The court analyzed the valuation of Chemtura Corporation, concluding that the total enterprise value (TEV) was no higher than the valuation upon which the settlement was based. The court found that the creditors would not be overpaid and that the plan was proposed in good faith. The court also addressed the objections from the Equity Committee, ultimately rejecting their claims regarding undervaluation and confirming the plan.

As previously indicated, Lazard's valuation presented a TEV in the range of from $1.9 to $2.2 billion, with a midpoint of $2.05 billion. The Settlement was based on that midpoint valuation. Lazard's valuation conclusion was reached after consideration of three traditional methods—value implied by consideration of: (1) discounted cash flow (2) comparable companies; and (3) prices in precedent comparable transactions.

Conclusion

The court confirmed the Chapter 11 plan as amended, finding it to be fair and equitable to creditors and in the best interests of the estate. The plan allowed for distributions to creditors while addressing the concerns raised by the equity holders.

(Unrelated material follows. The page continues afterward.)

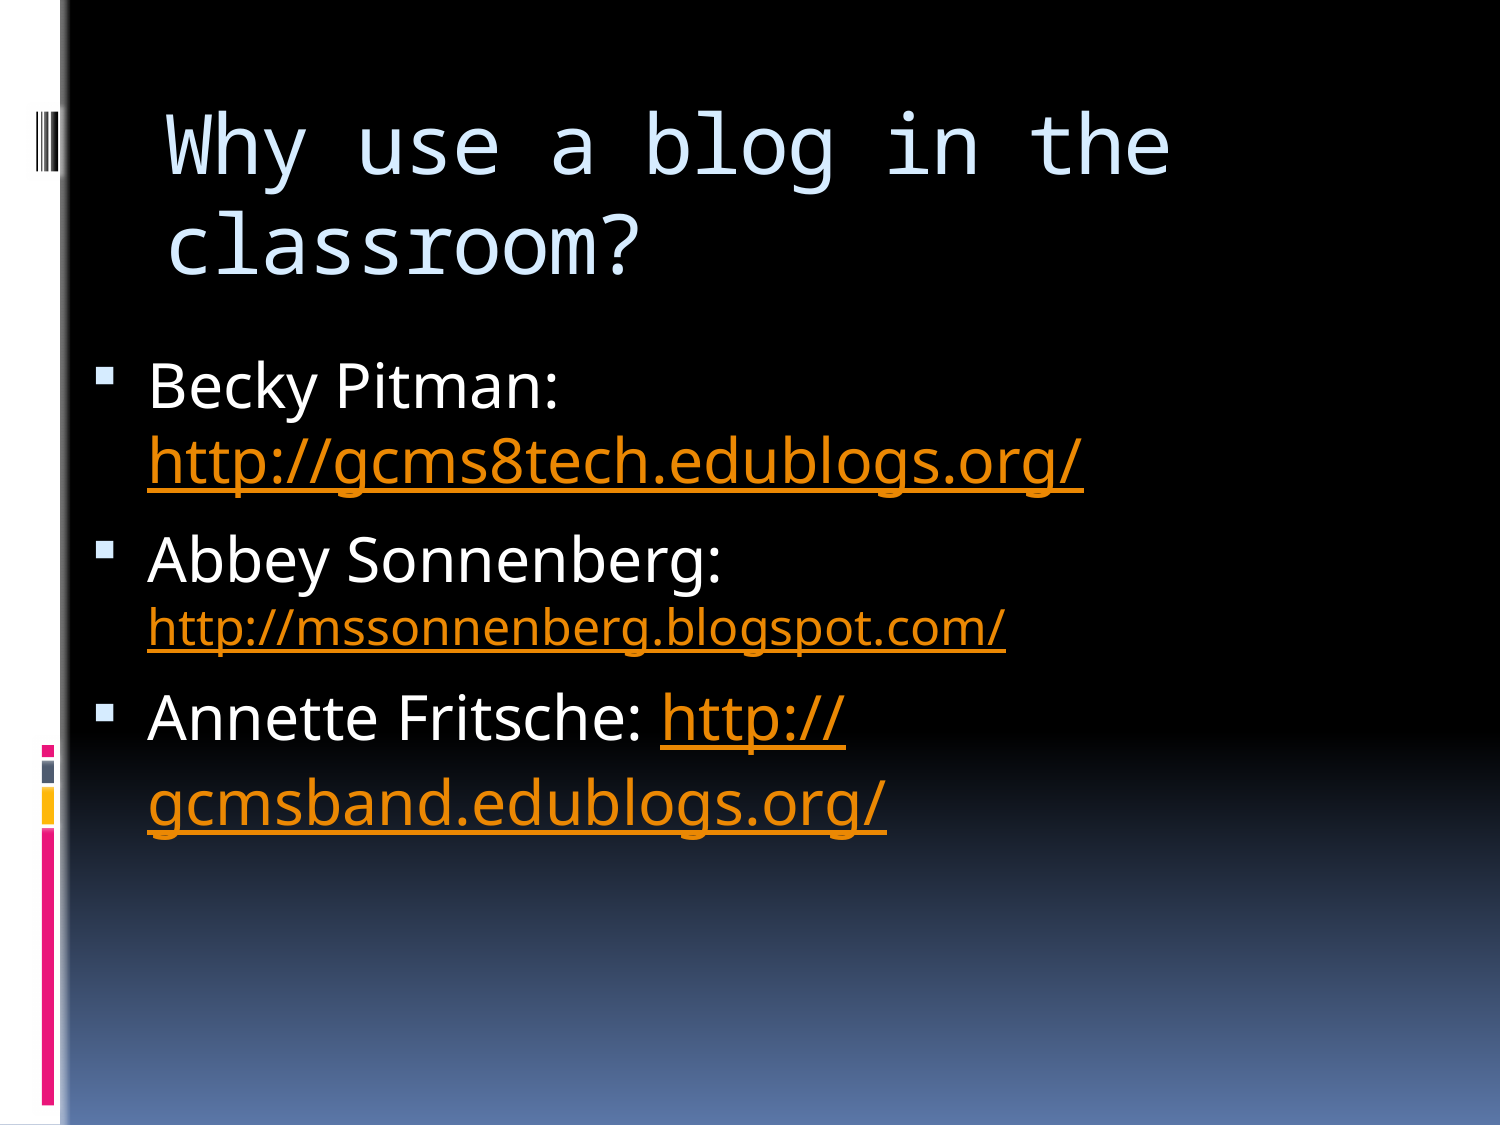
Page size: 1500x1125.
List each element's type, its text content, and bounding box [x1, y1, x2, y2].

list Becky Pitman: http://gcms8tech.edublogs.org/ Abbey Sonnenberg: http://mssonnenberg.blogspot.com/ Annette Fritsche: http://gcmsband.edublogs.org/ [64, 338, 1500, 1043]
title Why use a blog in the classroom? [150, 83, 1425, 338]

The Plan will be confirmed. The Plan Supporters may, if they wish, give me more extensive Findings of Fact and Conclusions of Law that also cover matters that were not in controversy.

Who won?

The Debtors prevailed in the case as the court confirmed their Chapter 11 plan, finding it fair and equitable to creditors despite objections from the Equity Committee.

The Plan will be confirmed. The Plan Supporters may, if they wish, give me more extensive Findings of Fact and Conclusions of Law that also cover matters that were not in controversy.